Die Vorsitzende verweist hierzu auf die GR-Drucksache 2003-29, wonach bereits seit fünf Jahren Kontakte zur Gemeinde Mably bestehen. Sie erinnert an die sehr schöne Geste der Gemeinde Mably, für Hochwasseropfer unserer Gemeinde 3.000 € zu spenden. Sie erzählt von vielseitigen Kontakten, die sich in den vergangenen Jahren in unserer Gemeinde entwickelt haben und von einigen gegenseitigen Besuchen.

Außerdem ist sie der Auffassung, dass sich die Gemeinde Mably durch die Näher zur Partnerstadt von Reutlingen (Roanne) für Wannweil besonders anbietet, um so gegenseitige Kontakte aus dem Schüleraustausch Reutlingen/Roanne zu intensivieren. Trotzdem ist sie der Auffassung, dass man auch künftig für weitere Beziehungen evtl. im deutschsprachigen Raum offen sein sollte.

Nach kurzer Diskussion fasst der Gemeinderat mehrheitlich bei 4 Enthaltungen folgenden Beschluss:

1. Im Jahr 2003 und 2004 sollen offizielle Partnerschaftsfeierlichkeiten zwischen Mably und Wannweil stattfinden.

2. Zur Vorbereitung dieser Feierlichkeiten wird ein Partnerschaftskomitee gebildet. Es erfolgt ein Aufruf im Gemeindeboten mit dem Ziel, interessierte Bürger mit einzubeziehen.



TOP 4 Sanierung Möbel Schwimmhalle

hier: Vergabe

Sanierung Möbel Schwimmhalle

Die Möbel in der Schwimmhalle sind aufgrund von Feuchtigkeitsschäden in einem äußerst schlechten Zustand. Seit zwei Jahren wird die anstehende Sanierung aufgeschoben.

Nun sollten die Aufträge dringend vergeben werden. Es liegen hierfür zwei Alternativ-Angebote vor. Das günstigere Angebot, bei welchem die Außenhaut mit Folie oder Resopal beschichtet ist, liegt bei 2.787,48 €. Das Angebot mit der hochwertigeren Ausführung beläuft sich auf 3.463,76 €

Die Verwaltung schlägt – im Hinblick auf die angespannte Haushaltssituation – vor, die günstigere Ausführung zu wählen.

Beschlussvorschlag:

Vergabe an die Firma Ott zum Angebotspreis in Höhe von 2.787,48 €.

Die Vorsitzende berichtet den Anwesenden, dass sich der Gemeinderat vor der heutigen Sitzung bei einem Ortstermin über den Zustand der Möbel informiert haben.

Nach kurzer Diskussion fasst der Gemeinderat einstimmig folgenden Beschluss:

Die Firma Ott erhält den Auftrag zur Sanierung der Möbel in der Schwimmhalle zum Angebotspreis in Höhe von 2.787,48 €.


TOP 5 Bekanntgaben

1. GR Keil

GR Keil teilt mit, dass er sich entschlossen habe, sein Amt nach über 20 Jahren im März diesen Jahres aufzugeben.

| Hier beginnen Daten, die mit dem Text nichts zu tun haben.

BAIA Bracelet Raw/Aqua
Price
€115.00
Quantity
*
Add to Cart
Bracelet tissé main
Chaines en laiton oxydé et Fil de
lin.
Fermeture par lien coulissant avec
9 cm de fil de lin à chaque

Die Vorsitzende teilt mit, dass die Nachfolgerin von GR Keil Frau Sigrun Franz-Nadelstumpf sei. Die Verabschiedung von GR Keil und die Neueinsetzung von Frau Franz-Nadelstumpf ist auf den 10. April 2003 terminiert.


2. Markungsputzete

Die Vorsitzende erinnert an die Markungsputzete am 22. Februar 2003. Sie weist insbesondere auf die neuen Treffpunkte bei der Firma Ristrans sowie auf dem Lindenhof. Sie bedankt sich schon im voraus für das Engagement der Teilnehmer.


TOP 6 Verschiedenes, Wünsche und Anfragen

Nachdem keine Anfragen mehr vorliegen konnte die Vorsitzende die Sitzung um 21.15 Uhr schließen.